Friezes and Mosaics

Abstract

This chapter discusses the classification of friezes and several concepts related to mosaics. The first section introduces the concept of operations that leave a frieze unchanged , using basic geometry and intuition. It also describes what will be the main steps of the classification theorem. Section 2.2 defines affine transformations and their matrix representation, and isometries. The highlight of this chapter is the classification theorem shown in Section 2.3. In less detail, the last section discusses mosaics. There is no advanced section to this chapter, the proof of the classification theorem being the most difficult element. Sections 2.1 and 2.4 can be covered in three hours of class. The tools are then purely geometric and the possibility of classification is made clear. If the classification theorem is the goal, four hours should be devoted to the first three sections. In all cases, the lecturer should bring copies of Figure 2.2 on transparencies to the classroom. Their use on a projector helps students to understand quickly the concept of symmetry. Only a basic knowledge of linear algebra and Euclidean geometry is required to understand this chapter. The proof of the classification theorem requires a familiarity with abstract reasoning. This subject offers several interesting directions for further study: aperiodic tilings (end of Section 2.4) is one such direction, while Exercises 13, 14, 15, and 16 present several others. Friezes and mosaics have been used in decoration for several millennia.
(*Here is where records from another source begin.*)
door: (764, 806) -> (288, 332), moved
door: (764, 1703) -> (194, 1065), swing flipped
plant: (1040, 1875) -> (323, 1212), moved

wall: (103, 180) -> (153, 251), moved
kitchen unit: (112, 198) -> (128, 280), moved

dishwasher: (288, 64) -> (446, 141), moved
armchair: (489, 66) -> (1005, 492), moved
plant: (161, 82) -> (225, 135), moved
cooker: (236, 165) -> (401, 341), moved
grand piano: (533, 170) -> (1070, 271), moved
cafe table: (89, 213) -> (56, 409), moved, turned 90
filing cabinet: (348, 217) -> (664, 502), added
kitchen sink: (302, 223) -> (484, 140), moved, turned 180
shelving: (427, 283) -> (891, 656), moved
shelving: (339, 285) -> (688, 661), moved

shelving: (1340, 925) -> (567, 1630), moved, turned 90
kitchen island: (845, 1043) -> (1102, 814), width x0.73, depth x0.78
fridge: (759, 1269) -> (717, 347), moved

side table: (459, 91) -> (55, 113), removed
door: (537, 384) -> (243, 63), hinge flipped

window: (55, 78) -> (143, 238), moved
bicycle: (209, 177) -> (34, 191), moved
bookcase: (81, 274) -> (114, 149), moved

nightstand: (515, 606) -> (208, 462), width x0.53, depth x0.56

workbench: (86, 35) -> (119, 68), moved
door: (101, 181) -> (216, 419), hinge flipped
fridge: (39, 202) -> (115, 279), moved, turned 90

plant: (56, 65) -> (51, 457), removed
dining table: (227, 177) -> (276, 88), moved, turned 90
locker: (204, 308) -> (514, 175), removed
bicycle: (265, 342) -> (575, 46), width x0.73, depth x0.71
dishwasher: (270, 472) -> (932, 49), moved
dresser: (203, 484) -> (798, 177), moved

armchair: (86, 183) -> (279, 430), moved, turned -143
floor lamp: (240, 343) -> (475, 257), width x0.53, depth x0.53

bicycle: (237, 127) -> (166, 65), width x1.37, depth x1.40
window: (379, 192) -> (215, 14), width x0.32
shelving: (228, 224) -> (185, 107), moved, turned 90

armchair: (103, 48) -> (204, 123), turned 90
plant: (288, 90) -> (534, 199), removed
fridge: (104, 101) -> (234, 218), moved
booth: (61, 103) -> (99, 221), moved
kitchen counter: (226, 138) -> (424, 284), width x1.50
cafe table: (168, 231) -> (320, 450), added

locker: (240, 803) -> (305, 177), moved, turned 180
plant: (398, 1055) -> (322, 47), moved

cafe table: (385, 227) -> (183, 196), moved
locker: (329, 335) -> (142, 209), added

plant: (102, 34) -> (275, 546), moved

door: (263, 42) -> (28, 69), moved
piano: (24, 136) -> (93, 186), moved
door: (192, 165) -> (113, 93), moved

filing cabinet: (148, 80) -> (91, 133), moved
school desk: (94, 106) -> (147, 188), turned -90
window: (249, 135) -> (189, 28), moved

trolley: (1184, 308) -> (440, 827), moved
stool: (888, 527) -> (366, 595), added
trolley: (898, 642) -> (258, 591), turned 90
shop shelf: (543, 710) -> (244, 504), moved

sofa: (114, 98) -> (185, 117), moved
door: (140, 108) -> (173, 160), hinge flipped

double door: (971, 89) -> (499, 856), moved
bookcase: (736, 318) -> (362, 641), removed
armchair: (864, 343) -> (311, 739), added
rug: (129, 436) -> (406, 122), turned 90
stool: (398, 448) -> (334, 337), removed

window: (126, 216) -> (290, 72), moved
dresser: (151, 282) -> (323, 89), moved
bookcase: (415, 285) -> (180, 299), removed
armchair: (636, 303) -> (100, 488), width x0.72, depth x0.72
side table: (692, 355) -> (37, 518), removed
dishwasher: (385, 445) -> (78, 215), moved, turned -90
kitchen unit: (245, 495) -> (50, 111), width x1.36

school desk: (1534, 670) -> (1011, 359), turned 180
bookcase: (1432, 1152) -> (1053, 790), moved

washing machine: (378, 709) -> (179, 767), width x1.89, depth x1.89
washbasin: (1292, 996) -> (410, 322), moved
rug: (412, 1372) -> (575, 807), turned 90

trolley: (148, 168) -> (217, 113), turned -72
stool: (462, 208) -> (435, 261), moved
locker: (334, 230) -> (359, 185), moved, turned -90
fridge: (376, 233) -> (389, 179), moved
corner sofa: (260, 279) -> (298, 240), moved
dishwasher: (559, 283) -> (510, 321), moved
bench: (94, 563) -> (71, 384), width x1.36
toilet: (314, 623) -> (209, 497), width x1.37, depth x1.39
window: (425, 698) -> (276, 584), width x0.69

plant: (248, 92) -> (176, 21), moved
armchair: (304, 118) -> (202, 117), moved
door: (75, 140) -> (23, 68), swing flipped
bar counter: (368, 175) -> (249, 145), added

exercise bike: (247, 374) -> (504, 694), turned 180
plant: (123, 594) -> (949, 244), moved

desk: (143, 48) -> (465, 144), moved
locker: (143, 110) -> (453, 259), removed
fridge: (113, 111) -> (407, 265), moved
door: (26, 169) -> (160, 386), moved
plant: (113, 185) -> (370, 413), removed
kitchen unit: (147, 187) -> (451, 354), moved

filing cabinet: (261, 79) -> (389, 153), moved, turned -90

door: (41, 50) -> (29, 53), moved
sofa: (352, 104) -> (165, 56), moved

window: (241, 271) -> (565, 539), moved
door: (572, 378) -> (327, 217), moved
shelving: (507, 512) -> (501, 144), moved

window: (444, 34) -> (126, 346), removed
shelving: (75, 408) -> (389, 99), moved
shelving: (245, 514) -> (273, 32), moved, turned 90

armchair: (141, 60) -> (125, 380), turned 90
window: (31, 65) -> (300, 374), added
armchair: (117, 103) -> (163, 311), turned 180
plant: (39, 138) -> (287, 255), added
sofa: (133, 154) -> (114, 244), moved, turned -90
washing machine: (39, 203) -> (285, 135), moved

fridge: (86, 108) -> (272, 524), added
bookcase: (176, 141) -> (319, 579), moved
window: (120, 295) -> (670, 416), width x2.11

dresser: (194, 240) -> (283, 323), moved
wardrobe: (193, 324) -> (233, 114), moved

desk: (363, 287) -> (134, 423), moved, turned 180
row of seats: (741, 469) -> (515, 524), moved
The ancient world's Sumerian, Egyptian, and Mayan civilizations all used them to great effect. It would be a lie, however, to pretend that ancient mathematics developed the "tech-nology" behind the art. The formal mathematical study of tilings is relatively recent, having started no more than two centuries ago. The memoir of Bravais [1], a French physicist, is among the first scientific studies of the subject. Mathematics is able to provide a way to systematically classify the friezes and mosaics commonly seen in architecture and art. These classifications have allowed mathematicians to better understand the rules behind them and to create truly new patterns by breaking some of these rules.